Exercise description:
Find every line in the records that holds the string "также". Copy each one.

Stored items:
= = =

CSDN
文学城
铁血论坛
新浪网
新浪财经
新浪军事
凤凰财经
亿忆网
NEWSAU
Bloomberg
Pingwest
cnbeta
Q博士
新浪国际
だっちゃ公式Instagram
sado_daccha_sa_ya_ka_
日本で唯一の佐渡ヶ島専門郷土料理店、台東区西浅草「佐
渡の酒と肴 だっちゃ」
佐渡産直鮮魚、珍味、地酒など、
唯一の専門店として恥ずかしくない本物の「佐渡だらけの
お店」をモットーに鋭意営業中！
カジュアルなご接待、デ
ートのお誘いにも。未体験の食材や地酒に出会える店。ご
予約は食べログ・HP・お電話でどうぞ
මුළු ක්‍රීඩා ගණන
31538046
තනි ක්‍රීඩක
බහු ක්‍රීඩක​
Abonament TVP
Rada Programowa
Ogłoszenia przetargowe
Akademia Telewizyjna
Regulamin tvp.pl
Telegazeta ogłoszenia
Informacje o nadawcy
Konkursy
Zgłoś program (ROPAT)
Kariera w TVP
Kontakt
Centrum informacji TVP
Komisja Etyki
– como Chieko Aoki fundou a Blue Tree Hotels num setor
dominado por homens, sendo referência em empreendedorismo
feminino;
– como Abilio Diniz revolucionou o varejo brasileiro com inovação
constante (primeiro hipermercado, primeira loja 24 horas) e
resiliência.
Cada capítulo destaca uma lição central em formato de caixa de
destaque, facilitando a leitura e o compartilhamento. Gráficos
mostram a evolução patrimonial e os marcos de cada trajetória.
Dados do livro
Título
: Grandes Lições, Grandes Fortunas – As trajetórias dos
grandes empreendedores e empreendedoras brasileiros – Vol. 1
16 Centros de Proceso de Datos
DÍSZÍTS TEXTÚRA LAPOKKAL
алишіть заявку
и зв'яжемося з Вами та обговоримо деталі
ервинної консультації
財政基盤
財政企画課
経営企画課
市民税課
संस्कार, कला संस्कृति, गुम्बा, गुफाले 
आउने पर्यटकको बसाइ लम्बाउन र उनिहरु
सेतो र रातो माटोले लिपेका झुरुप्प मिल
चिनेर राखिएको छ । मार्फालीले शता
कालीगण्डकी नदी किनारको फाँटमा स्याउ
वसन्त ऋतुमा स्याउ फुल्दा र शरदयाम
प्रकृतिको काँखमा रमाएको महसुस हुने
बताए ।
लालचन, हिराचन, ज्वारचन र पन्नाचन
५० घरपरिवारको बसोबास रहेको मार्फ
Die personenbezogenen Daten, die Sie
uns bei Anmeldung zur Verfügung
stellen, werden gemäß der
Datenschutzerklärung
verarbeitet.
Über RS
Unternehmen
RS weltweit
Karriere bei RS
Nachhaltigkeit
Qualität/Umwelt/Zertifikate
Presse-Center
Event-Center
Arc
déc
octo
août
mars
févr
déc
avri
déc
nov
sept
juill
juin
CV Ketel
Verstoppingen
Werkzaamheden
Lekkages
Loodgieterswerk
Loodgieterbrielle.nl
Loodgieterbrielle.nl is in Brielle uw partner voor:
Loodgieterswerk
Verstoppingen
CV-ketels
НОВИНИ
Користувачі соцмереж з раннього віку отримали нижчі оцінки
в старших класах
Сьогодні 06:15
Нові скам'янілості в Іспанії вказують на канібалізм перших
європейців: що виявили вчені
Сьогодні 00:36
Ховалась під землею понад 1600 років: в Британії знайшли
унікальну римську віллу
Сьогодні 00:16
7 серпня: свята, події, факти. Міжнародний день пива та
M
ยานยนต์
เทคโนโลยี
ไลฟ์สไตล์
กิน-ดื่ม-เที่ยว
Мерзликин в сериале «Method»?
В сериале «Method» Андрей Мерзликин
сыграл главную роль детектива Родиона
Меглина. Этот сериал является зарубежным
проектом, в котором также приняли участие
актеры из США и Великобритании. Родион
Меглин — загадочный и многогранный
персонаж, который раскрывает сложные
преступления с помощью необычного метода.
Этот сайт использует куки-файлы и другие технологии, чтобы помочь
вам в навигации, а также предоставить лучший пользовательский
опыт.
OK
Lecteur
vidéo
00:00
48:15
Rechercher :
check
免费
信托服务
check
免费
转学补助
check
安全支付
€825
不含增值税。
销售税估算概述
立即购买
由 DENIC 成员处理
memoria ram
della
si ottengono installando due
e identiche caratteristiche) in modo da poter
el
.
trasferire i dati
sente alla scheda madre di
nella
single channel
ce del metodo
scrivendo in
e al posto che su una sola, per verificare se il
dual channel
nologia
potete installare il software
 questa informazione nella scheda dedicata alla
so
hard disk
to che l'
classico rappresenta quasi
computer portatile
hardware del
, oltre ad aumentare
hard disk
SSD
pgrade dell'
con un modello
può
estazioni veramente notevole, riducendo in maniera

= = =

Worked solution:
проектом, в котором также приняли участие
вам в навигации, а также предоставить лучший пользовательский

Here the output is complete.